Computing the statistic#

Next, we define a KeySet with age groups and the subset of genres we’re interested in for the analysis…

# Define age groups
# bin edges are [0, 20, 40, ... , 100]
age_binspec = BinningSpec(bin_edges = [20*i for i in range(0, 6)])
binned_age_genre_keys = KeySet.from_dict(
    {
        "binned_age": age_binspec.bins(),
        "genre": [
            "Mystery/thriller/crime",
            "History",
            "Romance",
            "Fantasy",
            "Classics/Literature",
            "Children",
        ],
    }
)

… and use it to group the data and count:

genre_by_age = session.evaluate(
    QueryBuilder("checkouts_joined")
    .bin_column("age", age_binspec, name="binned_age")
    .enforce(MaxRowsPerID(20))
    .groupby(binned_age_genre_keys)
    .count(),
    PureDPBudget(epsilon=2.5),
).toPandas()

Now that our dataset contains all the information we need to determine the relationship between age and genre of choice, we can do a little bit of wrangling and then visualize the result:

import pandas as pd
import seaborn as sns
# convert binned_age to categorical for ease of plotting
genre_by_age["binned_age"] = pd.Categorical(genre_by_age["binned_age"], age_binspec.bins())
age_counts = (
    genre_by_age.groupby("binned_age").sum().rename(columns={"count": "age_count"})
)
# compute percentage of each genre in each age group, replace negative values with 0
genre_by_age_pct = genre_by_age.join(age_counts, on="binned_age")
genre_by_age_pct["pct"] = genre_by_age_pct["count"] / genre_by_age_pct["age_count"] * 100
genre_by_age_pct["pct"] = genre_by_age_pct["pct"].clip(lower=0)

ax = sns.barplot(
    x="binned_age",
    y="pct",
    order=age_binspec.bins(),
    hue="genre",
    data=genre_by_age_pct,
)
ax.set(xlabel="Age Group", ylabel="Genre (%)", title="Reading Preferences by Age")
sns.move_legend(ax, "upper left", bbox_to_anchor=(1, 1), ncol=1, title="Genre")
A bar chart showing genre preferences for different age groups.

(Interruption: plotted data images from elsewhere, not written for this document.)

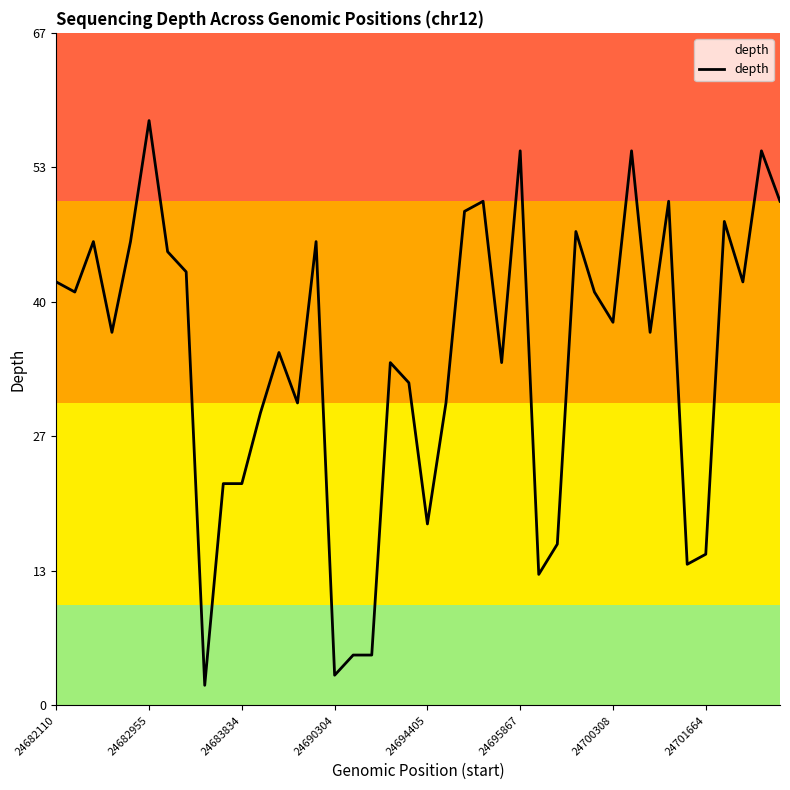

What is the difference between the maximum and minimum values?

56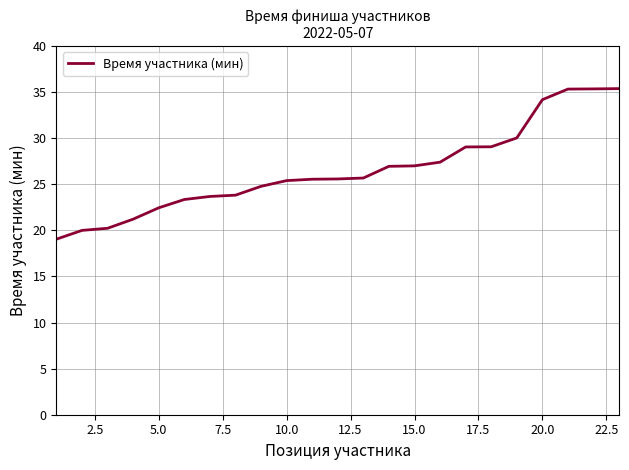

What is the smallest value displayed?

19.1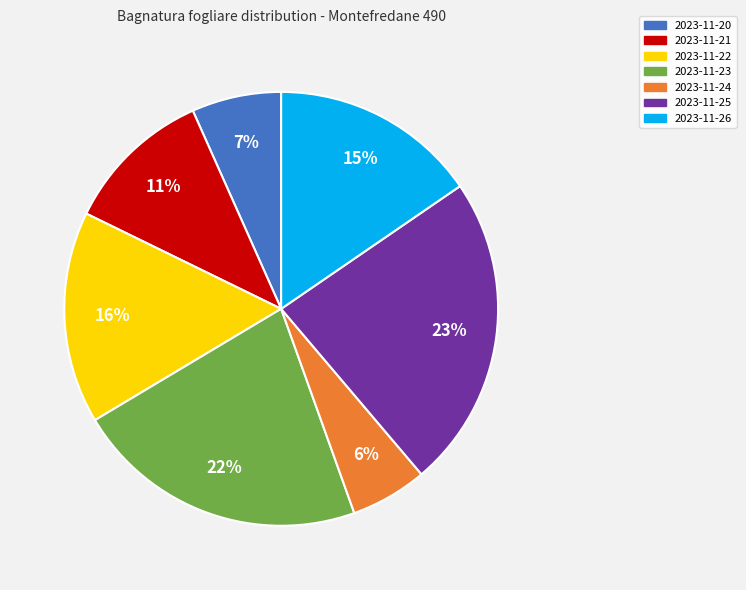

Which slice is the largest?

2023-11-25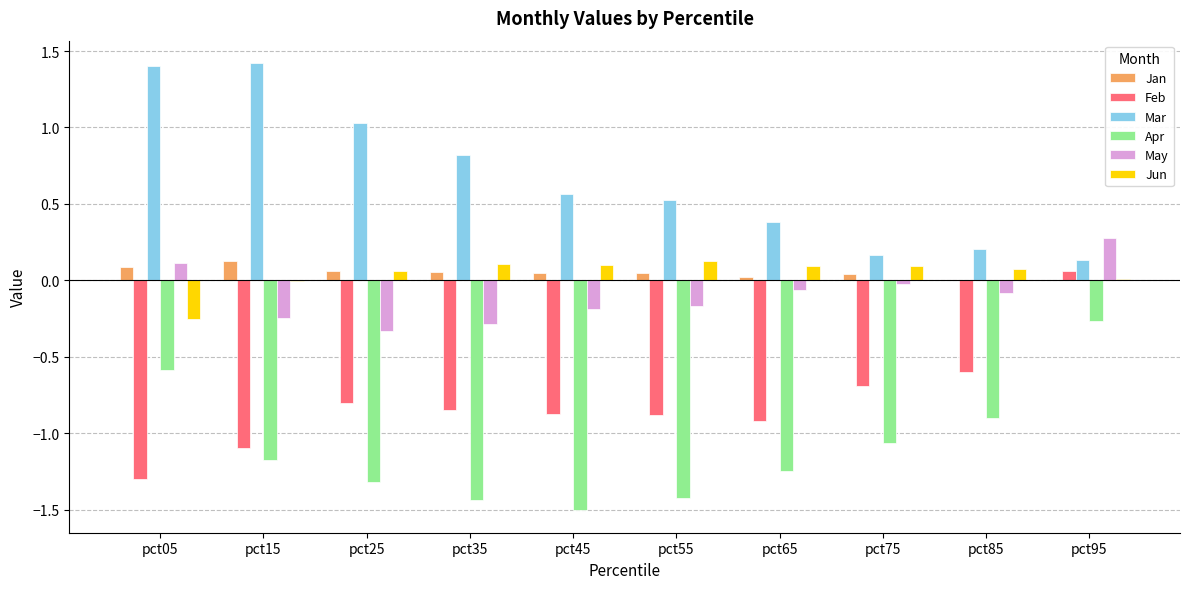

Which series has the largest range (max minus min)?

Feb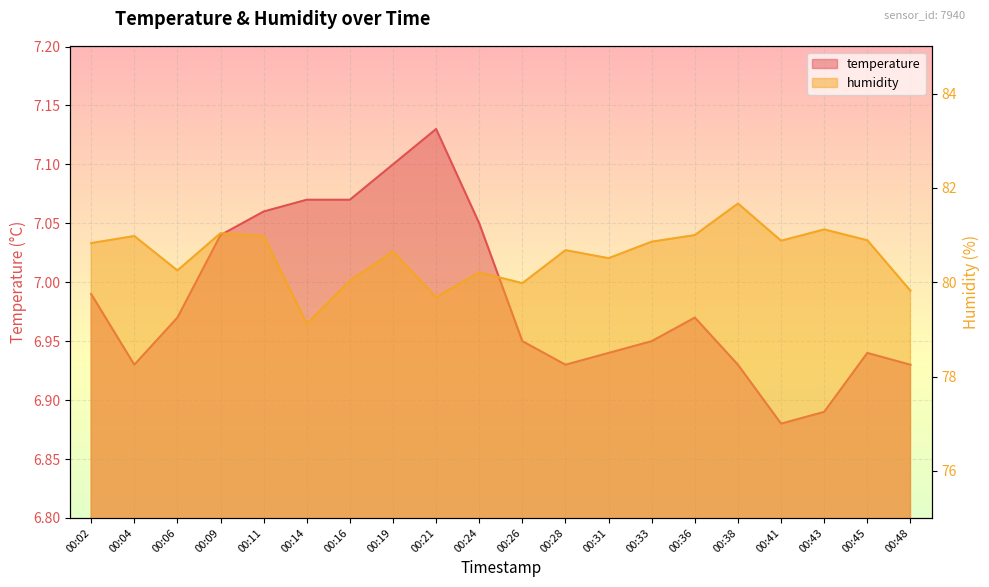

At which label does humidity first exceed 80?

00:02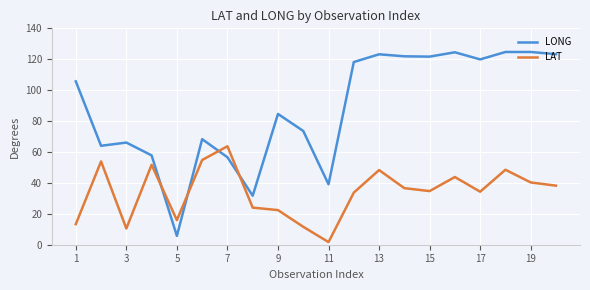

What is the highest value of the LONG series?

124.7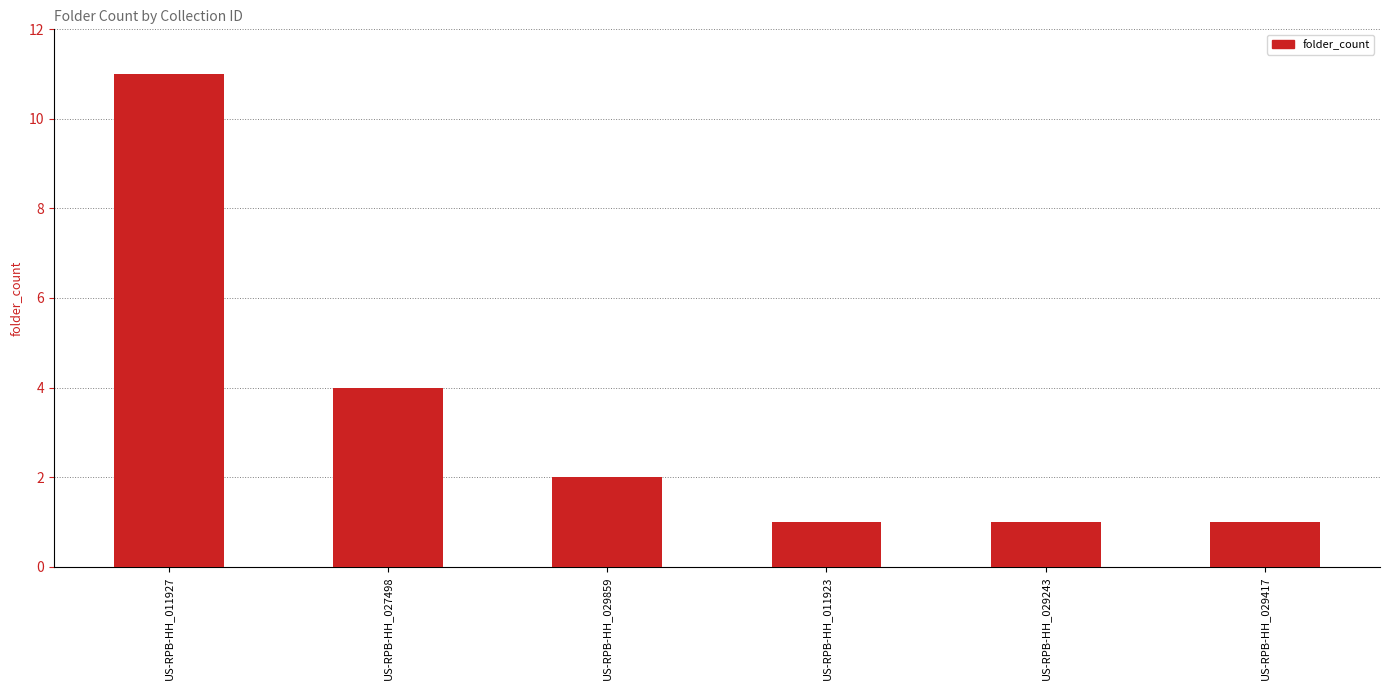

What is the ratio of the value at US-RPB-HH_027498 to the value at US-RPB-HH_011927?

0.4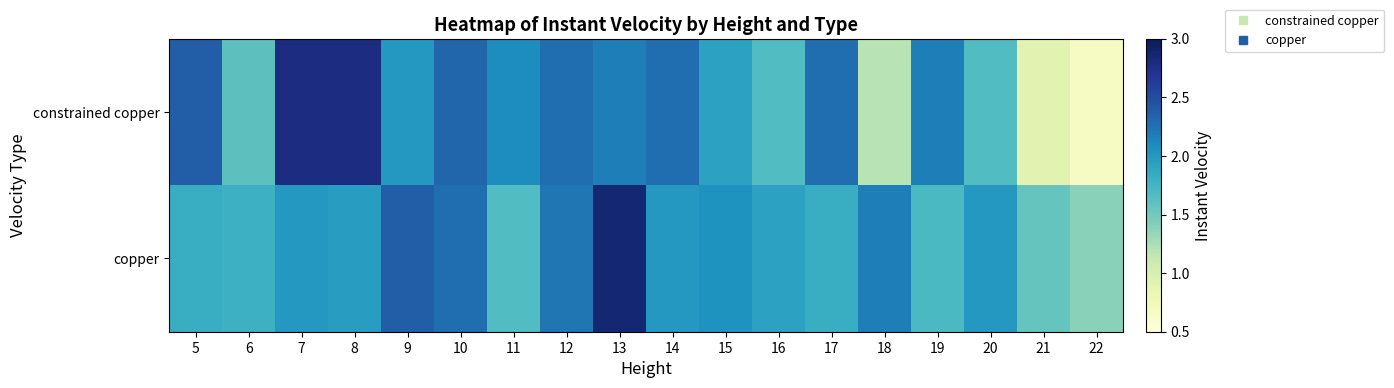

Reading left to right, extract all data points from this chart.

constrained copper: 5=2.4	6=1.6	7=2.8	8=2.8	9=2.0	10=2.3	11=2.1	12=2.3	13=2.2	14=2.3	15=1.9	16=1.7	17=2.3	18=1.2	19=2.2	20=1.7	21=0.9	22=0.7
copper: 5=1.8	6=1.8	7=2.0	8=2.0	9=2.4	10=2.3	11=1.7	12=2.2	13=2.9	14=2.0	15=2.0	16=1.9	17=1.8	18=2.2	19=1.7	20=2.0	21=1.6	22=1.4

Interesting! It looks like children are the only readers of children’s books. We may have expected as much, but what else can we learn from this chart?

A note on Session initialization#

You might have noticed that in the Session initialization step, we loaded the members table using the AddRowsWithID protected change; even though in tutorials 1 through 5, we used it with AddOneRow. For this table, both options are possible: there is exactly one row per person, and a unique identifier for each person. In such cases, which protected change should you choose?

Typically, the right choice is to use AddRowsWithID, for a couple of reasons.

  • Data preparation is generally more convenient when using privacy IDs, because you don’t need to worry about truncating your data (when performing e.g. flat maps or joins) until immediately before aggregation.

  • Truncation as a last step before aggregation can lead to better utility. Plus, if you want to compute multiple aggregations, you might also want to use different truncation parameters for each.